(RECORDED DATA Opens)

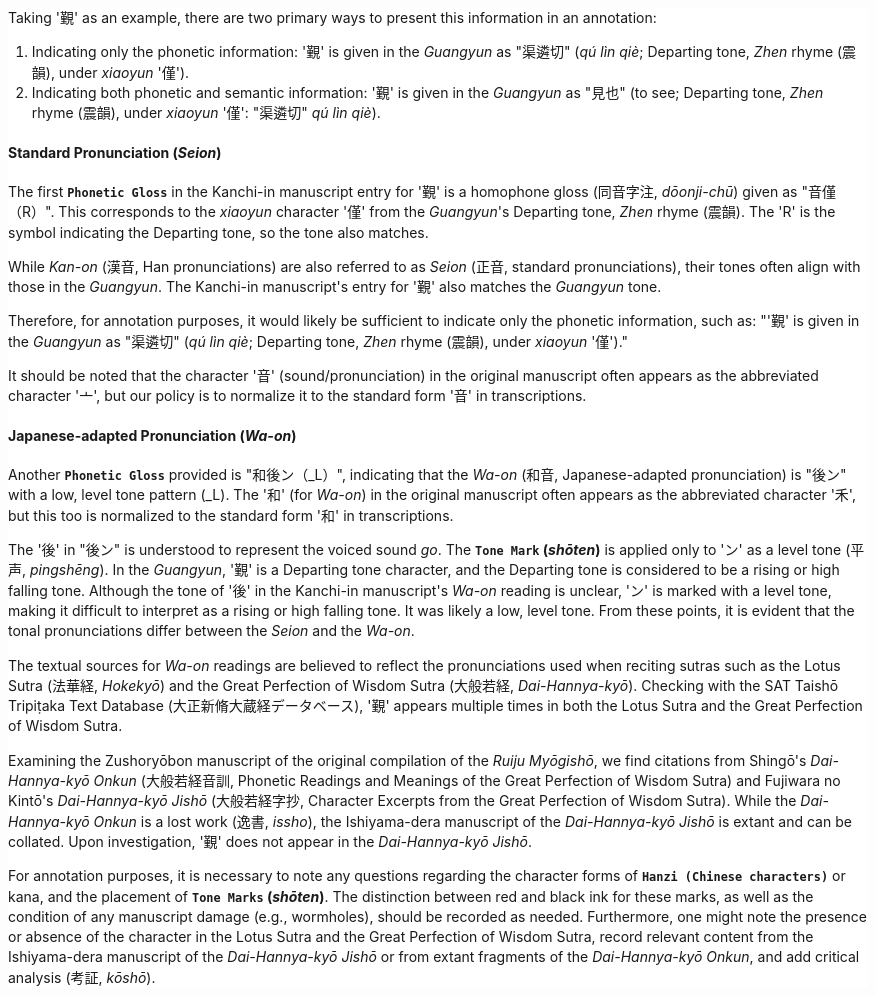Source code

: Taking '覲' as an example, there are two primary ways to present this information in an annotation:

1.  Indicating only the phonetic information: '覲' is given in the *Guangyun* as "渠遴切" (*qú lìn qiè*; Departing tone, *Zhen* rhyme (震韻), under *xiaoyun* '僅').
2.  Indicating both phonetic and semantic information: '覲' is given in the *Guangyun* as "見也" (to see; Departing tone, *Zhen* rhyme (震韻), under *xiaoyun* '僅': "渠遴切" *qú lìn qiè*).

#### Standard Pronunciation (*Seion*)

The first **`Phonetic Gloss`** in the Kanchi-in manuscript entry for '覲' is a homophone gloss (同音字注, *dōonji-chū*) given as "音僅（R）". This corresponds to the *xiaoyun* character '僅' from the *Guangyun*'s Departing tone, *Zhen* rhyme (震韻). The 'R' is the symbol indicating the Departing tone, so the tone also matches.

While *Kan-on* (漢音, Han pronunciations) are also referred to as *Seion* (正音, standard pronunciations), their tones often align with those in the *Guangyun*. The Kanchi-in manuscript's entry for '覲' also matches the *Guangyun* tone.

Therefore, for annotation purposes, it would likely be sufficient to indicate only the phonetic information, such as: "'覲' is given in the *Guangyun* as "渠遴切" (*qú lìn qiè*; Departing tone, *Zhen* rhyme (震韻), under *xiaoyun* '僅')."

It should be noted that the character '音' (sound/pronunciation) in the original manuscript often appears as the abbreviated character '亠', but our policy is to normalize it to the standard form '音' in transcriptions.

#### Japanese-adapted Pronunciation (*Wa-on*)

Another **`Phonetic Gloss`** provided is "和後ン（_L）", indicating that the *Wa-on* (和音, Japanese-adapted pronunciation) is "後ン" with a low, level tone pattern (_L). The '和' (for *Wa-on*) in the original manuscript often appears as the abbreviated character '禾', but this too is normalized to the standard form '和' in transcriptions.

The '後' in "後ン" is understood to represent the voiced sound *go*. The **`Tone Mark` (*shōten*)** is applied only to 'ン' as a level tone (平声, *pingshēng*). In the *Guangyun*, '覲' is a Departing tone character, and the Departing tone is considered to be a rising or high falling tone. Although the tone of '後' in the Kanchi-in manuscript's *Wa-on* reading is unclear, 'ン' is marked with a level tone, making it difficult to interpret as a rising or high falling tone. It was likely a low, level tone. From these points, it is evident that the tonal pronunciations differ between the *Seion* and the *Wa-on*.

The textual sources for *Wa-on* readings are believed to reflect the pronunciations used when reciting sutras such as the Lotus Sutra (法華経, *Hokekyō*) and the Great Perfection of Wisdom Sutra (大般若経, *Dai-Hannya-kyō*). Checking with the SAT Taishō Tripiṭaka Text Database (大正新脩大蔵経データベース), '覲' appears multiple times in both the Lotus Sutra and the Great Perfection of Wisdom Sutra.

Examining the Zushoryōbon manuscript of the original compilation of the *Ruiju Myōgishō*, we find citations from Shingō's *Dai-Hannya-kyō Onkun* (大般若経音訓, Phonetic Readings and Meanings of the Great Perfection of Wisdom Sutra) and Fujiwara no Kintō's *Dai-Hannya-kyō Jishō* (大般若経字抄, Character Excerpts from the Great Perfection of Wisdom Sutra). While the *Dai-Hannya-kyō Onkun* is a lost work (逸書, *issho*), the Ishiyama-dera manuscript of the *Dai-Hannya-kyō Jishō* is extant and can be collated. Upon investigation, '覲' does not appear in the *Dai-Hannya-kyō Jishō*.

For annotation purposes, it is necessary to note any questions regarding the character forms of **`Hanzi (Chinese characters)`** or kana, and the placement of **`Tone Marks` (*shōten*)**. The distinction between red and black ink for these marks, as well as the condition of any manuscript damage (e.g., wormholes), should be recorded as needed. Furthermore, one might note the presence or absence of the character in the Lotus Sutra and the Great Perfection of Wisdom Sutra, record relevant content from the Ishiyama-dera manuscript of the *Dai-Hannya-kyō Jishō* or from extant fragments of the *Dai-Hannya-kyō Onkun*, and add critical analysis (考証, *kōshō*).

(RECORDED DATA Closes)

Render every line of the records above as a Markdown table with the columns Row and Line, numbering the rows in order and skipping blank lines. Leave the pictures out of the answer.

TASK RESPONSE
| Row | Line |
|---|---|
| 1 | Source code |
| 2 | : Taking '覲' as an example, there are two primary ways to present this information in an annotation: |
| 3 | 1.  Indicating only the phonetic information: '覲' is given in the *Guangyun* as "渠遴切" (*qú lìn qiè*; Departing tone, *Zhen* rhyme (震韻), under *xiaoyun* '僅'). |
| 4 | 2.  Indicating both phonetic and semantic information: '覲' is given in the *Guangyun* as "見也" (to see; Departing tone, *Zhen* rhyme (震韻), under *xiaoyun* '僅': "渠遴切" *qú lìn qiè*). |
| 5 | #### Standard Pronunciation (*Seion*) |
| 6 | The first **`Phonetic Gloss`** in the Kanchi-in manuscript entry for '覲' is a homophone gloss (同音字注, *dōonji-chū*) given as "音僅（R）". This corresponds to the *xiaoyun* character '僅' from the *Guangyun*'s Departing tone, *Zhen* rhyme (震韻). The 'R' is the symbol indicating the Departing tone, so the tone also matches. |
| 7 | While *Kan-on* (漢音, Han pronunciations) are also referred to as *Seion* (正音, standard pronunciations), their tones often align with those in the *Guangyun*. The Kanchi-in manuscript's entry for '覲' also matches the *Guangyun* tone. |
| 8 | Therefore, for annotation purposes, it would likely be sufficient to indicate only the phonetic information, such as: "'覲' is given in the *Guangyun* as "渠遴切" (*qú lìn qiè*; Departing tone, *Zhen* rhyme (震韻), under *xiaoyun* '僅')." |
| 9 | It should be noted that the character '音' (sound/pronunciation) in the original manuscript often appears as the abbreviated character '亠', but our policy is to normalize it to the standard form '音' in transcriptions. |
| 10 | #### Japanese-adapted Pronunciation (*Wa-on*) |
| 11 | Another **`Phonetic Gloss`** provided is "和後ン（_L）", indicating that the *Wa-on* (和音, Japanese-adapted pronunciation) is "後ン" with a low, level tone pattern (_L). The '和' (for *Wa-on*) in the original manuscript often appears as the abbreviated character '禾', but this too is normalized to the standard form '和' in transcriptions. |
| 12 | The '後' in "後ン" is understood to represent the voiced sound *go*. The **`Tone Mark` (*shōten*)** is applied only to 'ン' as a level tone (平声, *pingshēng*). In the *Guangyun*, '覲' is a Departing tone character, and the Departing tone is considered to be a rising or high falling tone. Although the tone of '後' in the Kanchi-in manuscript's *Wa-on* reading is unclear, 'ン' is marked with a level tone, making it difficult to interpret as a rising or high falling tone. It was likely a low, level tone. From these points, it is evident that the tonal pronunciations differ between the *Seion* and the *Wa-on*. |
| 13 | The textual sources for *Wa-on* readings are believed to reflect the pronunciations used when reciting sutras such as the Lotus Sutra (法華経, *Hokekyō*) and the Great Perfection of Wisdom Sutra (大般若経, *Dai-Hannya-kyō*). Checking with the SAT Taishō Tripiṭaka Text Database (大正新脩大蔵経データベース), '覲' appears multiple times in both the Lotus Sutra and the Great Perfection of Wisdom Sutra. |
| 14 | Examining the Zushoryōbon manuscript of the original compilation of the *Ruiju Myōgishō*, we find citations from Shingō's *Dai-Hannya-kyō Onkun* (大般若経音訓, Phonetic Readings and Meanings of the Great Perfection of Wisdom Sutra) and Fujiwara no Kintō's *Dai-Hannya-kyō Jishō* (大般若経字抄, Character Excerpts from the Great Perfection of Wisdom Sutra). While the *Dai-Hannya-kyō Onkun* is a lost work (逸書, *issho*), the Ishiyama-dera manuscript of the *Dai-Hannya-kyō Jishō* is extant and can be collated. Upon investigation, '覲' does not appear in the *Dai-Hannya-kyō Jishō*. |
| 15 | For annotation purposes, it is necessary to note any questions regarding the character forms of **`Hanzi (Chinese characters)`** or kana, and the placement of **`Tone Marks` (*shōten*)**. The distinction between red and black ink for these marks, as well as the condition of any manuscript damage (e.g., wormholes), should be recorded as needed. Furthermore, one might note the presence or absence of the character in the Lotus Sutra and the Great Perfection of Wisdom Sutra, record relevant content from the Ishiyama-dera manuscript of the *Dai-Hannya-kyō Jishō* or from extant fragments of the *Dai-Hannya-kyō Onkun*, and add critical analysis (考証, *kōshō*). |